In addition, when the agency creates environmental policy, it would no longer consider the costs to society from wildfires, droughts, storms and other disasters that might be made worse by pollution connected to that policy, Zeldin said.

The agency said it would work to erase the EPA’s legal authority to regulate carbon dioxide and other greenhouse gases by reconsidering decades of science that show global warming is endangering humanity. In his video, Zeldin derisively referred to that legal underpinning as “the holy grail of the climate change religion.”

Zeldin called Wednesday’s actions “the largest deregulatory announcement in U.S. history.” He added, “today the green new scam ends, as the EPA does its part to usher in a golden age of American success.”

The announcements do not carry the force of law. In almost every case, the EPA would have to undergo a lengthy process of public comment and develop environmental and economic justifications for the change.

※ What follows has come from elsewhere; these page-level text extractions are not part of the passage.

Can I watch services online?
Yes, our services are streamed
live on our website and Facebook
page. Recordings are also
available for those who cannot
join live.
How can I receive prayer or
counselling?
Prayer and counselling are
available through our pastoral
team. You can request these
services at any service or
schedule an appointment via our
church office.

The United States is the world’s largest historic emitter of carbon dioxide, a planet-warming greenhouse gas that scientists agree is driving climate change and intensifying hurricanes, floods, wildfires and droughts, as well as species extinction. Last year was the hottest in recorded history, and the United States experienced 27 disasters that each cost at least $1 billion, compared to three in 1980, adjusted for inflation.

Some of the most significant policy changes Zeldin said he planned include:

  • Rolling back restrictions on carbon dioxide emissions from power plants. Currently the EPA requires existing coal-burning power plants and new gas plants built in the United States to cut their greenhouse-gas emissions by 90 percent by 2039.

  • Rewriting tailpipe pollution standards that were designed to ensure that the majority of new passenger cars and light trucks sold in the United States are all-electric or hybrids by 2032.

  • Easing limits on mercury emissions from power plants, as well as restrictions on soot and haze from burning coal. A Biden-era rule had aimed to slash by 70 percent emissions from coal-burning power plants of mercury, which has been linked to developmental damage in children.

  • Greatly reducing the “social cost” of carbon, an economic estimate of the damage caused by each additional ton of carbon dioxide emissions in the atmosphere. That figure plays a significant role in weighing the costs and benefits of regulating industries.